THE BRONFMANS. As the undisputed kings of the North American liquor business following America's Prohibition era, the Bronfmans were among the pioneers of cross-border investment. Their main company, Seagram (1985 sales: $2.9 billion), is now the world's largest distillery. Chief Executive Edgar Bronfman Sr. shuttles regularly between the firm's Montreal headquarters and the New York offices of its U.S. subsidiary. An American citizen since 1959, Bronfman has engineered Seagram's purchase of 22.5% of the outstanding shares of Du Pont, the huge oil-and-chemicals company (1985 sales: $29.5 billion). Seagram now owns more of that firm's stock than the Du Pont family does.

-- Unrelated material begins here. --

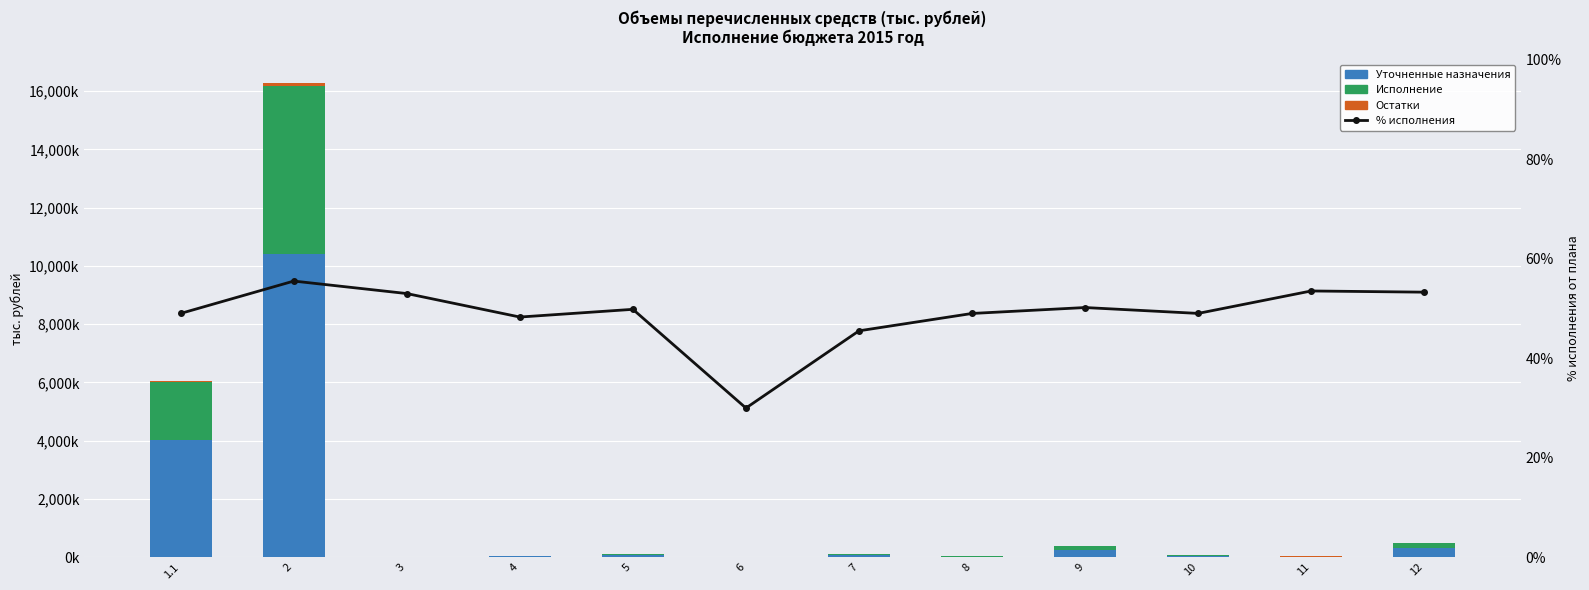

Which series has the largest total across all categories?

Уточненные назначения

Says Bronfman: "It's the size of the U.S. market that lures Canadian investors here."
Edgar's first cousins, Edward and Peter Bronfman, known in Canada as the "poor Bronfmans," have not changed their citizenship, but they have invested in the U.S. By selling half their Seagram stock during the 1960s, Edward and Peter multiplied their assets into controlling interests in more than 100 companies with an estimated total value of more than $30 billion. In the U.S., those holdings include the Maryland-based Rouse Co. (1985 revenues: $247 million) and California's Ernest Hahn real estate.
In the wake of the impressive successes that Canada's richest families have scored in the U.S., growing numbers of smaller investors are expected to look southward as well. Last week the U.S. Government encouraged that trend by sponsoring three "Invest in the U.S.A." seminars in Canada, at which lawyers and accountants dispensed tips on how to get started in business in the U.S. Twenty-five states participated, hoping to lure Canadian investment. In a new version of the old wintertime travel advertisements for Florida aimed at shivering Northerners, the U.S. is telling Canada, "Come on down!" More and more Canadians are accepting the invitation, with pleasure.